É assim com Taylan Sezginer. Tem 46 anos, é filho de um activista de esquerda, cedo conheceu o mundo dos cárceres militares quando ia visitar o pai à prisão. A sua primeira memória é de uma estrada cheia de pó num autocarro velho que o transportava, precisamente, até ao pai. Formou-se em Artes, trabalha como empresário. É casado com Gamze Sezginer, tem um filho, Can, de um ano. Gamze é engenheira industrial. Taylan e Gamze querem deixar a Turquia. Pelo filho, diz Taylan. "Queremos que ele cresça num país pacífico e democrático", conta ao Negócios.

"Adoramos o nosso país, mas a realidade diz-nos que não podemos viver livremente aqui. Sentimos que, em breve, podemos ser vítimas de uma espécie de MaCarthismo turco. E também estamos tristes porque nos sentimos em minoria. Vemo-nos como multiculturais, já estivemos muitas vezes fora do país, temos muitos amigos no mundo inteiro. Honestamente, penso que uma elevada percentagem da nossa sociedade não gosta das nossas ideias e da nossa forma de estar na vida", diz Taylan.

Uma franja silenciosa

Na sexta-feira de 15 de Julho, os apoiantes do Presidente turco, Recep Tayyip Erdogan, saíram de casa, a seu pedido, para ajudar a gorar a tentativa de golpe de Estado em curso. Conseguiram. Nos dias que se seguiram, continuaram a demonstrar o seu apoio nas ruas, cantando músicas pró-governo e entoando cânticos islâmicos. Uma outra franja, a tal dos chamados turcos seculares, manteve-se algo silenciosa, atrás de portas, como descreve o website noticioso Deutsche Welle (DW).

E não foi por serem a favor do golpe. Nisso, Erdogan e o primeiro-ministro turco, Benali Yildirim, receberam apoio de todos os lados: da própria oposição no país e do estrangeiro, condenando a tentativa de golpe e classificando-o como um atentado à democracia. Os chamados turcos seculares parecem ter sido, isso sim, prudentes. Porque a opção Erdogan não parece ser a que lhes trará a paz desejada.
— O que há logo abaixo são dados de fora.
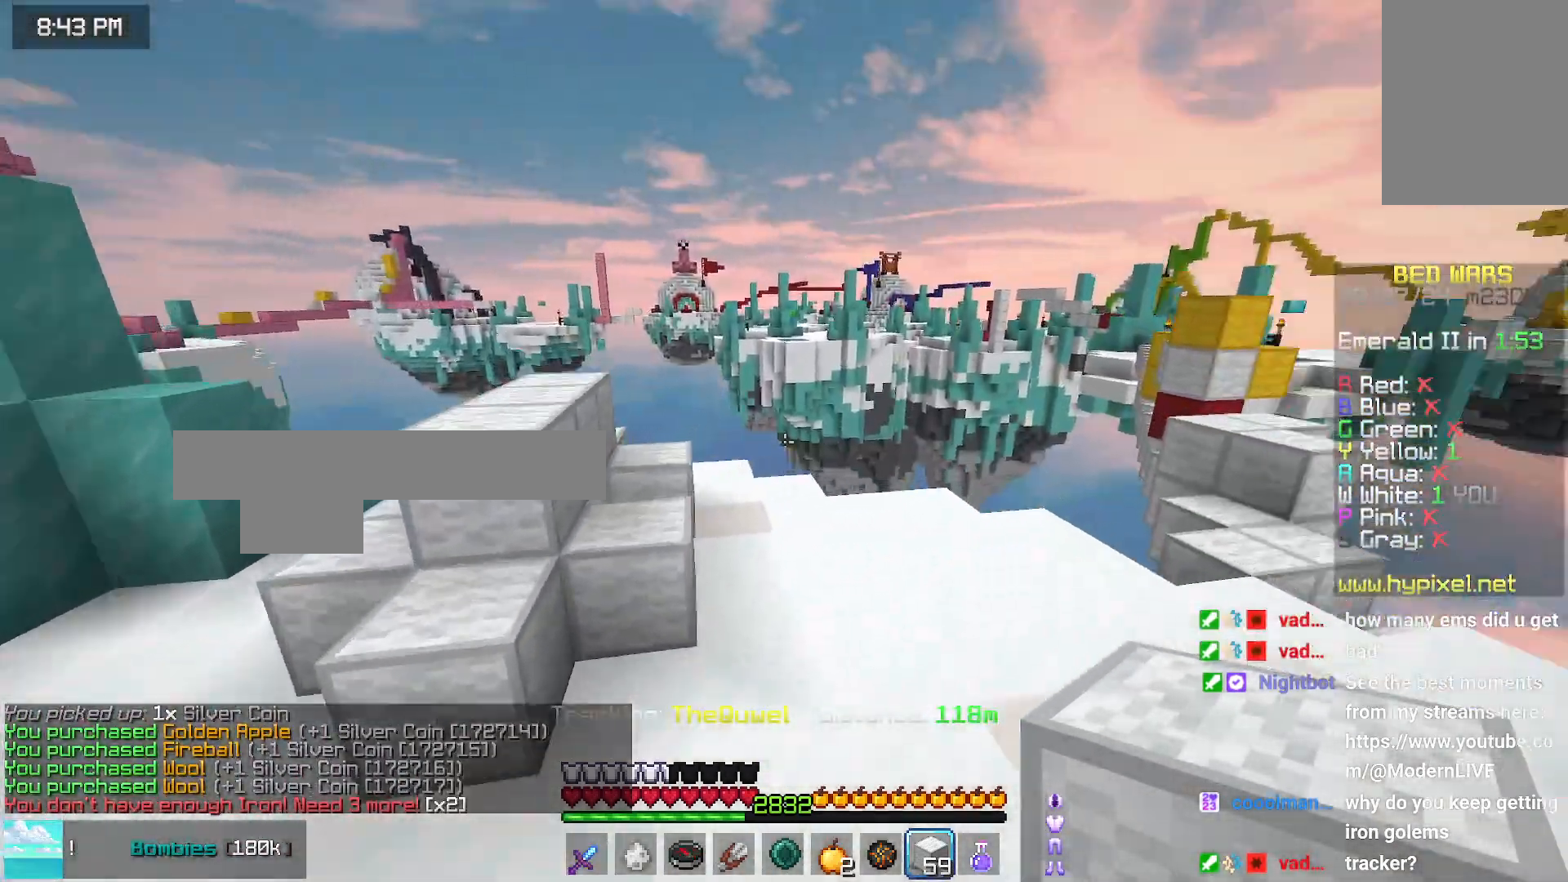
{"keys": ["up"], "mouse": [], "events": [[66, "right", "up"], [66, "space", "up"]]}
"Embora os turcos seculares e liberais em geral fossem contra o golpe, foram os apoiantes de Erdogan que tomaram as ruas e se reuniram no aeroporto de Istambul no sábado de manhã para expulsar o exército. Basicamente, gritavam palavras de ordem religiosas de apoio a Erdogan e não à democracia em si", escreve o New York Times. Erdogan parece ter aproveitado a "onda" para proceder a uma "limpeza" que já lhe valeu críticas da própria comunidade internacional. Trata-se da "maior caça às bruxas da história da Turquia", titulava o The Guardian.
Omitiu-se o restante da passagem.